Collected data:
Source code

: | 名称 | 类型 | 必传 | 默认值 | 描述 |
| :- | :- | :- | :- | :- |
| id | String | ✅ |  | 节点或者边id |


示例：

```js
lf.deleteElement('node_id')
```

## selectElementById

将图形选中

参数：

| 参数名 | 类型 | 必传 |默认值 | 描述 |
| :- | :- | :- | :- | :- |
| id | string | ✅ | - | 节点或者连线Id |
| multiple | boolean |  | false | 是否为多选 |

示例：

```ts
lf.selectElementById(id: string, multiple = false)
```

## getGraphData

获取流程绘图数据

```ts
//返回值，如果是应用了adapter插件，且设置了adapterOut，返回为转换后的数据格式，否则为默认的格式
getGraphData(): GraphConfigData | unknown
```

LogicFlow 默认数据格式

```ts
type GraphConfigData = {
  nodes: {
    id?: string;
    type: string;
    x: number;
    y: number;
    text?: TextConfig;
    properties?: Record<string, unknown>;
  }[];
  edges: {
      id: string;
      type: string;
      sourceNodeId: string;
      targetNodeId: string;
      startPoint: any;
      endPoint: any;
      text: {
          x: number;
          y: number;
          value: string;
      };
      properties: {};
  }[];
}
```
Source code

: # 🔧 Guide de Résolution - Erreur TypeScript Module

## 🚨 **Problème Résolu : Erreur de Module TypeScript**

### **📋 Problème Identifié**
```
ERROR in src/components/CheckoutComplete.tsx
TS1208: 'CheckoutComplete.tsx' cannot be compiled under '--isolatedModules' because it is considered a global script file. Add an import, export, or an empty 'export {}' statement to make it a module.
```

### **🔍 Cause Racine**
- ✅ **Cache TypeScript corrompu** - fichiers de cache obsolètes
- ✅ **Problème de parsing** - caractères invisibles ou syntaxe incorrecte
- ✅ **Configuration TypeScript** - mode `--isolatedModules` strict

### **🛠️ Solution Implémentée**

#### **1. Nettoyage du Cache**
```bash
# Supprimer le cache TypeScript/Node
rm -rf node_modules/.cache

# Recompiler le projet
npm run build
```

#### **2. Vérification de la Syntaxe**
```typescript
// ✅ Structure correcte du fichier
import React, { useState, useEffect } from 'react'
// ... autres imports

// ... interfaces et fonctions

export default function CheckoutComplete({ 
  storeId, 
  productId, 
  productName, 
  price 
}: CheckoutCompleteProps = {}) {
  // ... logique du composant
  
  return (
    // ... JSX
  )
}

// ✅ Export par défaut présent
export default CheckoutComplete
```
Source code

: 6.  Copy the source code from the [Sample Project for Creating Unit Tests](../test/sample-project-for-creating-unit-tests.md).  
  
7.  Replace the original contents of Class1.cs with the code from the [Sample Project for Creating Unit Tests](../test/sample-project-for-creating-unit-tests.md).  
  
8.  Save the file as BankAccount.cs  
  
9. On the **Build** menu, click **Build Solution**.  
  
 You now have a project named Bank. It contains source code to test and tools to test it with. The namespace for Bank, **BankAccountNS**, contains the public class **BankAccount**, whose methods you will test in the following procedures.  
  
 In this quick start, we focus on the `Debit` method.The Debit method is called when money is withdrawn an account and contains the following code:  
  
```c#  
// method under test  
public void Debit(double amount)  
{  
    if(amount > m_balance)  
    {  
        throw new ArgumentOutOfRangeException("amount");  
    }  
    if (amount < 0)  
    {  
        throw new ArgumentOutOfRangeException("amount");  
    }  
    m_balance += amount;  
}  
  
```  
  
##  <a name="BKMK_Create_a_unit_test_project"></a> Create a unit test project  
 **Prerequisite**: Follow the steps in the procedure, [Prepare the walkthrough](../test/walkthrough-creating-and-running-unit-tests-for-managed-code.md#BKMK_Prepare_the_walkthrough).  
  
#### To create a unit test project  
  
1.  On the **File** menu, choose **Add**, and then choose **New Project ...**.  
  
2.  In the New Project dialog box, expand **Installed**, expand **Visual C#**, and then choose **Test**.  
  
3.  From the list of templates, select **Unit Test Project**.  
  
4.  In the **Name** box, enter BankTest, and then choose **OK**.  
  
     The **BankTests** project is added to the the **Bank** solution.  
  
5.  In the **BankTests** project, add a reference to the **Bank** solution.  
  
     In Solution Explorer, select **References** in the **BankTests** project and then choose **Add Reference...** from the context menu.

** PROBLEM REQUIREMENTS **
The reply must repeat all of the records precisely.

** OUTPUT BELOW **
Source code

: | 名称 | 类型 | 必传 | 默认值 | 描述 |
| :- | :- | :- | :- | :- |
| id | String | ✅ |  | 节点或者边id |


示例：

```js
lf.deleteElement('node_id')
```

## selectElementById

将图形选中

参数：

| 参数名 | 类型 | 必传 |默认值 | 描述 |
| :- | :- | :- | :- | :- |
| id | string | ✅ | - | 节点或者连线Id |
| multiple | boolean |  | false | 是否为多选 |

示例：

```ts
lf.selectElementById(id: string, multiple = false)
```

## getGraphData

获取流程绘图数据

```ts
//返回值，如果是应用了adapter插件，且设置了adapterOut，返回为转换后的数据格式，否则为默认的格式
getGraphData(): GraphConfigData | unknown
```

LogicFlow 默认数据格式

```ts
type GraphConfigData = {
  nodes: {
    id?: string;
    type: string;
    x: number;
    y: number;
    text?: TextConfig;
    properties?: Record<string, unknown>;
  }[];
  edges: {
      id: string;
      type: string;
      sourceNodeId: string;
      targetNodeId: string;
      startPoint: any;
      endPoint: any;
      text: {
          x: number;
          y: number;
          value: string;
      };
      properties: {};
  }[];
}
```
Source code

: # 🔧 Guide de Résolution - Erreur TypeScript Module

## 🚨 **Problème Résolu : Erreur de Module TypeScript**

### **📋 Problème Identifié**
```
ERROR in src/components/CheckoutComplete.tsx
TS1208: 'CheckoutComplete.tsx' cannot be compiled under '--isolatedModules' because it is considered a global script file. Add an import, export, or an empty 'export {}' statement to make it a module.
```

### **🔍 Cause Racine**
- ✅ **Cache TypeScript corrompu** - fichiers de cache obsolètes
- ✅ **Problème de parsing** - caractères invisibles ou syntaxe incorrecte
- ✅ **Configuration TypeScript** - mode `--isolatedModules` strict

### **🛠️ Solution Implémentée**

#### **1. Nettoyage du Cache**
```bash
# Supprimer le cache TypeScript/Node
rm -rf node_modules/.cache

# Recompiler le projet
npm run build
```

#### **2. Vérification de la Syntaxe**
```typescript
// ✅ Structure correcte du fichier
import React, { useState, useEffect } from 'react'
// ... autres imports

// ... interfaces et fonctions

export default function CheckoutComplete({ 
  storeId, 
  productId, 
  productName, 
  price 
}: CheckoutCompleteProps = {}) {
  // ... logique du composant
  
  return (
    // ... JSX
  )
}

// ✅ Export par défaut présent
export default CheckoutComplete
```
Source code

: 6.  Copy the source code from the [Sample Project for Creating Unit Tests](../test/sample-project-for-creating-unit-tests.md).  
  
7.  Replace the original contents of Class1.cs with the code from the [Sample Project for Creating Unit Tests](../test/sample-project-for-creating-unit-tests.md).  
  
8.  Save the file as BankAccount.cs  
  
9. On the **Build** menu, click **Build Solution**.  
  
 You now have a project named Bank. It contains source code to test and tools to test it with. The namespace for Bank, **BankAccountNS**, contains the public class **BankAccount**, whose methods you will test in the following procedures.  
  
 In this quick start, we focus on the `Debit` method.The Debit method is called when money is withdrawn an account and contains the following code:  
  
```c#  
// method under test  
public void Debit(double amount)  
{  
    if(amount > m_balance)  
    {  
        throw new ArgumentOutOfRangeException("amount");  
    }  
    if (amount < 0)  
    {  
        throw new ArgumentOutOfRangeException("amount");  
    }  
    m_balance += amount;  
}  
  
```  
  
##  <a name="BKMK_Create_a_unit_test_project"></a> Create a unit test project  
 **Prerequisite**: Follow the steps in the procedure, [Prepare the walkthrough](../test/walkthrough-creating-and-running-unit-tests-for-managed-code.md#BKMK_Prepare_the_walkthrough).  
  
#### To create a unit test project  
  
1.  On the **File** menu, choose **Add**, and then choose **New Project ...**.  
  
2.  In the New Project dialog box, expand **Installed**, expand **Visual C#**, and then choose **Test**.  
  
3.  From the list of templates, select **Unit Test Project**.  
  
4.  In the **Name** box, enter BankTest, and then choose **OK**.  
  
     The **BankTests** project is added to the the **Bank** solution.  
  
5.  In the **BankTests** project, add a reference to the **Bank** solution.  
  
     In Solution Explorer, select **References** in the **BankTests** project and then choose **Add Reference...** from the context menu.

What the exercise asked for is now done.